His point was not that “finding the pain” was unethical – or even that it didn't work. But that it led to commoditisation. Problem solving to address clear areas of pain is something most organisations have got good at, and that a whole bunch of consultants and coaches can do pretty well.
Or put it this way, lots of car mechanics and engineers can fix a broken engine. But how many can design and build a new one?
Who is it that gets paid the big bucks? Not the guy down your local repair shop.
So by focusing on aspirations and innovation instead you set yourself ahead of the pack. You're not easily copied, and you're not doing work that the client finds difficult to justify paying high fees for because they could probably have done it themselves.
To my mind, this is more important today than it's ever been.
Whether we're talking about decreasing purchasing costs, writing a marketing plan, creating a website or improving your people management skills: 5 years ago if you needed to do it you had a very limited choice of people you could find to help who you were confident would do a good job.
These days you can go online and find decent free guidance, buy a training course, or hire one of a myriad of competent advisors willing to help at highly competitive rates.

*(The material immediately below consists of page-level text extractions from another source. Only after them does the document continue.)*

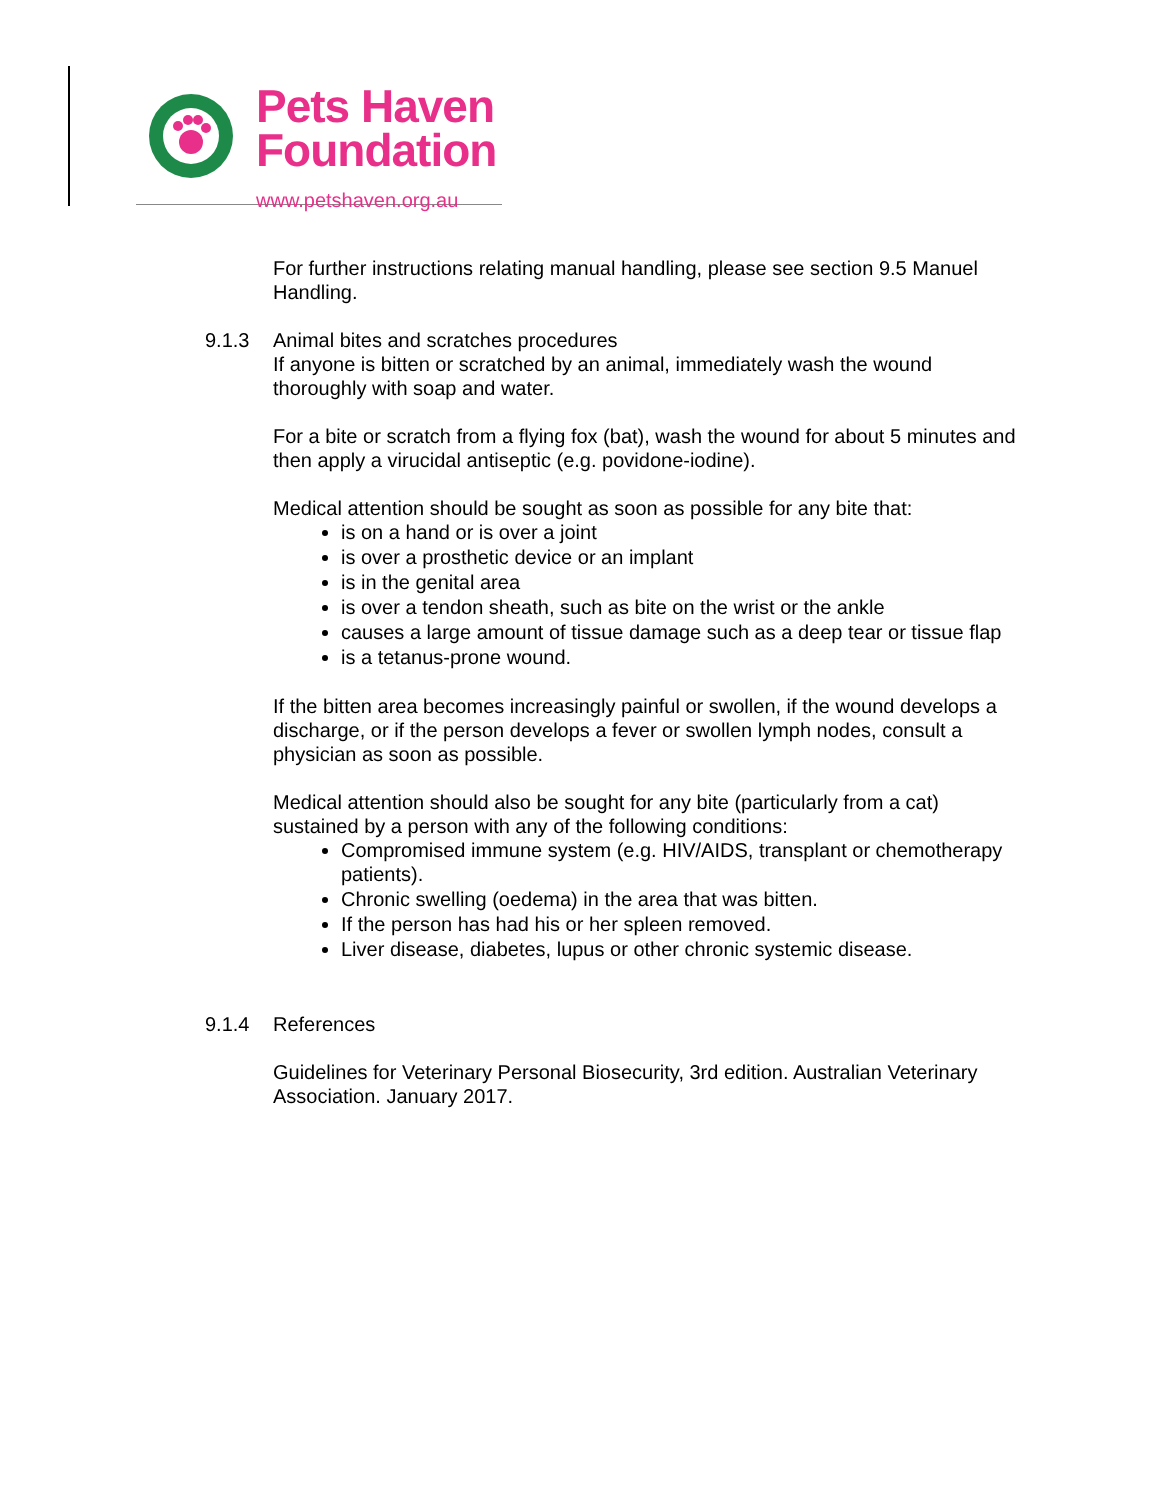Pets Haven
Foundation
www.petshaven.org.au
For further instructions relating manual handling, please see section 9.5 Manuel Handling.
9.1.3 Animal bites and scratches procedures
If anyone is bitten or scratched by an animal, immediately wash the wound thoroughly with soap and water.
For a bite or scratch from a flying fox (bat), wash the wound for about 5 minutes and then apply a virucidal antiseptic (e.g. povidone-iodine).
Medical attention should be sought as soon as possible for any bite that:
is on a hand or is over a joint
is over a prosthetic device or an implant
is in the genital area
is over a tendon sheath, such as bite on the wrist or the ankle
causes a large amount of tissue damage such as a deep tear or tissue flap
is a tetanus-prone wound.
If the bitten area becomes increasingly painful or swollen, if the wound develops a discharge, or if the person develops a fever or swollen lymph nodes, consult a physician as soon as possible.
Medical attention should also be sought for any bite (particularly from a cat) sustained by a person with any of the following conditions:
Compromised immune system (e.g. HIV/AIDS, transplant or chemotherapy patients).
Chronic swelling (oedema) in the area that was bitten.
If the person has had his or her spleen removed.
Liver disease, diabetes, lupus or other chronic systemic disease.
9.1.4 References
Guidelines for Veterinary Personal Biosecurity, 3rd edition. Australian Veterinary Association. January 2017.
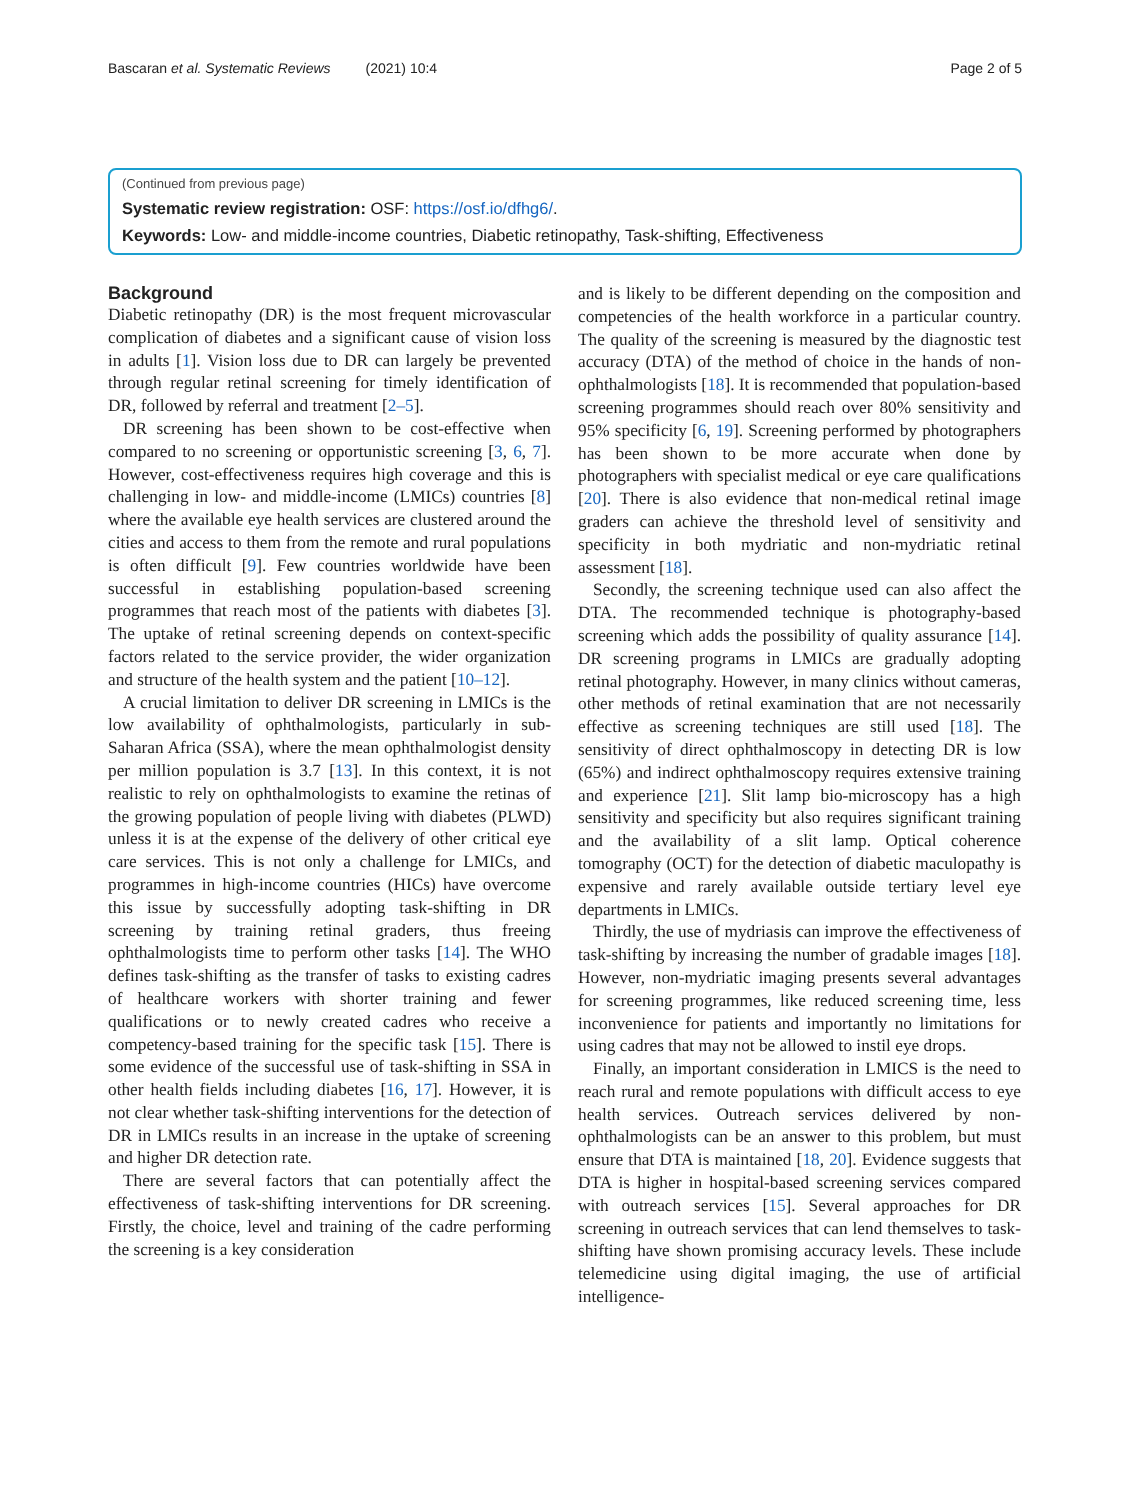Bascaran et al. Systematic Reviews (2021) 10:4 Page 2 of 5
(Continued from previous page)
Systematic review registration: OSF: https://osf.io/dfhg6/.
Keywords: Low- and middle-income countries, Diabetic retinopathy, Task-shifting, Effectiveness
Background
Diabetic retinopathy (DR) is the most frequent microvascular complication of diabetes and a significant cause of vision loss in adults [1]. Vision loss due to DR can largely be prevented through regular retinal screening for timely identification of DR, followed by referral and treatment [2–5].
DR screening has been shown to be cost-effective when compared to no screening or opportunistic screening [3, 6, 7]. However, cost-effectiveness requires high coverage and this is challenging in low- and middle-income (LMICs) countries [8] where the available eye health services are clustered around the cities and access to them from the remote and rural populations is often difficult [9]. Few countries worldwide have been successful in establishing population-based screening programmes that reach most of the patients with diabetes [3]. The uptake of retinal screening depends on context-specific factors related to the service provider, the wider organization and structure of the health system and the patient [10–12].
A crucial limitation to deliver DR screening in LMICs is the low availability of ophthalmologists, particularly in sub-Saharan Africa (SSA), where the mean ophthalmologist density per million population is 3.7 [13]. In this context, it is not realistic to rely on ophthalmologists to examine the retinas of the growing population of people living with diabetes (PLWD) unless it is at the expense of the delivery of other critical eye care services. This is not only a challenge for LMICs, and programmes in high-income countries (HICs) have overcome this issue by successfully adopting task-shifting in DR screening by training retinal graders, thus freeing ophthalmologists time to perform other tasks [14]. The WHO defines task-shifting as the transfer of tasks to existing cadres of healthcare workers with shorter training and fewer qualifications or to newly created cadres who receive a competency-based training for the specific task [15]. There is some evidence of the successful use of task-shifting in SSA in other health fields including diabetes [16, 17]. However, it is not clear whether task-shifting interventions for the detection of DR in LMICs results in an increase in the uptake of screening and higher DR detection rate.
There are several factors that can potentially affect the effectiveness of task-shifting interventions for DR screening. Firstly, the choice, level and training of the cadre performing the screening is a key consideration
and is likely to be different depending on the composition and competencies of the health workforce in a particular country. The quality of the screening is measured by the diagnostic test accuracy (DTA) of the method of choice in the hands of non-ophthalmologists [18]. It is recommended that population-based screening programmes should reach over 80% sensitivity and 95% specificity [6, 19]. Screening performed by photographers has been shown to be more accurate when done by photographers with specialist medical or eye care qualifications [20]. There is also evidence that non-medical retinal image graders can achieve the threshold level of sensitivity and specificity in both mydriatic and non-mydriatic retinal assessment [18].
Secondly, the screening technique used can also affect the DTA. The recommended technique is photography-based screening which adds the possibility of quality assurance [14]. DR screening programs in LMICs are gradually adopting retinal photography. However, in many clinics without cameras, other methods of retinal examination that are not necessarily effective as screening techniques are still used [18]. The sensitivity of direct ophthalmoscopy in detecting DR is low (65%) and indirect ophthalmoscopy requires extensive training and experience [21]. Slit lamp bio-microscopy has a high sensitivity and specificity but also requires significant training and the availability of a slit lamp. Optical coherence tomography (OCT) for the detection of diabetic maculopathy is expensive and rarely available outside tertiary level eye departments in LMICs.
Thirdly, the use of mydriasis can improve the effectiveness of task-shifting by increasing the number of gradable images [18]. However, non-mydriatic imaging presents several advantages for screening programmes, like reduced screening time, less inconvenience for patients and importantly no limitations for using cadres that may not be allowed to instil eye drops.
Finally, an important consideration in LMICS is the need to reach rural and remote populations with difficult access to eye health services. Outreach services delivered by non-ophthalmologists can be an answer to this problem, but must ensure that DTA is maintained [18, 20]. Evidence suggests that DTA is higher in hospital-based screening services compared with outreach services [15]. Several approaches for DR screening in outreach services that can lend themselves to task-shifting have shown promising accuracy levels. These include telemedicine using digital imaging, the use of artificial intelligence-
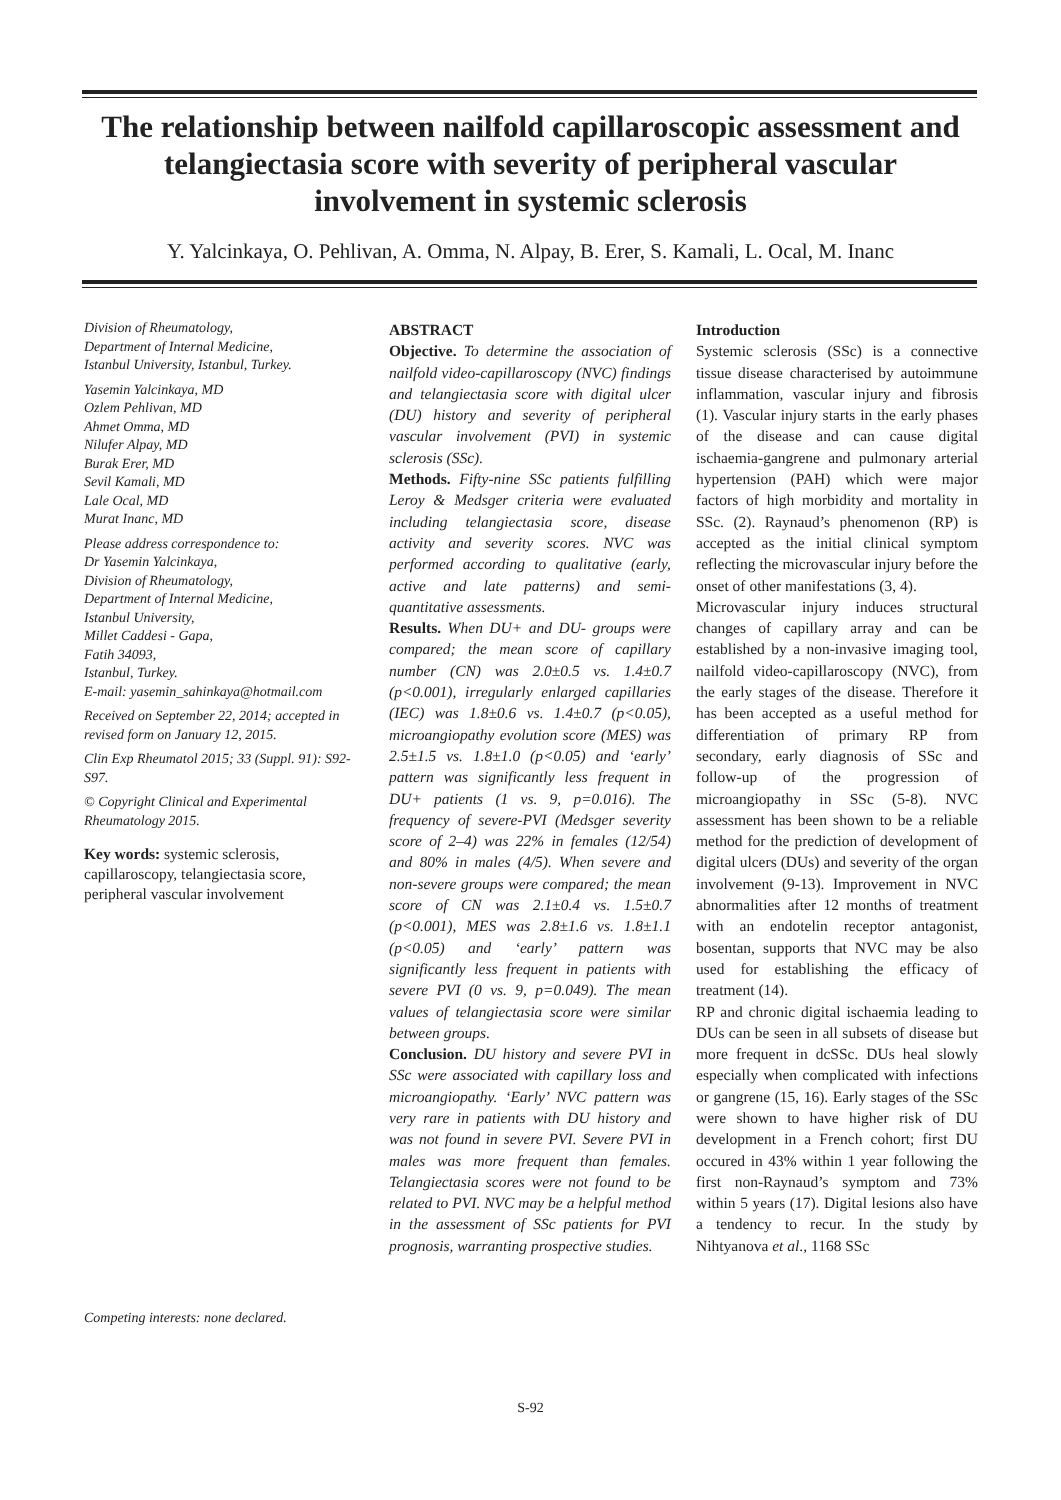The relationship between nailfold capillaroscopic assessment and telangiectasia score with severity of peripheral vascular involvement in systemic sclerosis
Y. Yalcinkaya, O. Pehlivan, A. Omma, N. Alpay, B. Erer, S. Kamali, L. Ocal, M. Inanc
Division of Rheumatology,
Department of Internal Medicine,
Istanbul University, Istanbul, Turkey.
Yasemin Yalcinkaya, MD
Ozlem Pehlivan, MD
Ahmet Omma, MD
Nilufer Alpay, MD
Burak Erer, MD
Sevil Kamali, MD
Lale Ocal, MD
Murat Inanc, MD
Please address correspondence to:
Dr Yasemin Yalcinkaya,
Division of Rheumatology,
Department of Internal Medicine,
Istanbul University,
Millet Caddesi - Gapa,
Fatih 34093,
Istanbul, Turkey.
E-mail: yasemin_sahinkaya@hotmail.com
Received on September 22, 2014; accepted in revised form on January 12, 2015.
Clin Exp Rheumatol 2015; 33 (Suppl. 91): S92-S97.
© Copyright Clinical and Experimental Rheumatology 2015.
Key words: systemic sclerosis, capillaroscopy, telangiectasia score, peripheral vascular involvement
Competing interests: none declared.
ABSTRACT
Objective. To determine the association of nailfold video-capillaroscopy (NVC) findings and telangiectasia score with digital ulcer (DU) history and severity of peripheral vascular involvement (PVI) in systemic sclerosis (SSc).
Methods. Fifty-nine SSc patients fulfilling Leroy & Medsger criteria were evaluated including telangiectasia score, disease activity and severity scores. NVC was performed according to qualitative (early, active and late patterns) and semi-quantitative assessments.
Results. When DU+ and DU- groups were compared; the mean score of capillary number (CN) was 2.0±0.5 vs. 1.4±0.7 (p<0.001), irregularly enlarged capillaries (IEC) was 1.8±0.6 vs. 1.4±0.7 (p<0.05), microangiopathy evolution score (MES) was 2.5±1.5 vs. 1.8±1.0 (p<0.05) and ‘early’ pattern was significantly less frequent in DU+ patients (1 vs. 9, p=0.016). The frequency of severe-PVI (Medsger severity score of 2–4) was 22% in females (12/54) and 80% in males (4/5). When severe and non-severe groups were compared; the mean score of CN was 2.1±0.4 vs. 1.5±0.7 (p<0.001), MES was 2.8±1.6 vs. 1.8±1.1 (p<0.05) and ‘early’ pattern was significantly less frequent in patients with severe PVI (0 vs. 9, p=0.049). The mean values of telangiectasia score were similar between groups.
Conclusion. DU history and severe PVI in SSc were associated with capillary loss and microangiopathy. ‘Early’ NVC pattern was very rare in patients with DU history and was not found in severe PVI. Severe PVI in males was more frequent than females. Telangiectasia scores were not found to be related to PVI. NVC may be a helpful method in the assessment of SSc patients for PVI prognosis, warranting prospective studies.
Introduction
Systemic sclerosis (SSc) is a connective tissue disease characterised by autoimmune inflammation, vascular injury and fibrosis (1). Vascular injury starts in the early phases of the disease and can cause digital ischaemia-gangrene and pulmonary arterial hypertension (PAH) which were major factors of high morbidity and mortality in SSc. (2). Raynaud’s phenomenon (RP) is accepted as the initial clinical symptom reflecting the microvascular injury before the onset of other manifestations (3, 4).
Microvascular injury induces structural changes of capillary array and can be established by a non-invasive imaging tool, nailfold video-capillaroscopy (NVC), from the early stages of the disease. Therefore it has been accepted as a useful method for differentiation of primary RP from secondary, early diagnosis of SSc and follow-up of the progression of microangiopathy in SSc (5-8). NVC assessment has been shown to be a reliable method for the prediction of development of digital ulcers (DUs) and severity of the organ involvement (9-13). Improvement in NVC abnormalities after 12 months of treatment with an endotelin receptor antagonist, bosentan, supports that NVC may be also used for establishing the efficacy of treatment (14).
RP and chronic digital ischaemia leading to DUs can be seen in all subsets of disease but more frequent in dcSSc. DUs heal slowly especially when complicated with infections or gangrene (15, 16). Early stages of the SSc were shown to have higher risk of DU development in a French cohort; first DU occured in 43% within 1 year following the first non-Raynaud’s symptom and 73% within 5 years (17). Digital lesions also have a tendency to recur. In the study by Nihtyanova et al., 1168 SSc
S-92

So for consultants and coaches, the days of an easy six figure income just because you're skilled in something clients need are over. It's just too easy for clients to find competent help at low cost.
If you do want that six figures and more income then simply solving problems isn't going to be enough. You have to help them innovate. Achieve something they didn't even know was there. Deliver something remarkable the problem-solvers can't match.
Sure, you might have to start by fixing some core problems – find the pain and stop the bleeding in medical terms. But you then have to move on to something much bigger.
If that's making you feal uneasy, it's a good thing. It makes me feel uneasy too because the implications are big.
It means we have to constantly stay at the leading edge of our field. We can't just learn our trade then happily ply it for 20 years.
And it means we have to find the clients that need more than problem solving. That have the appetitie for something bigger.
But it also means we're going to have an interesting and rewarding time doing it.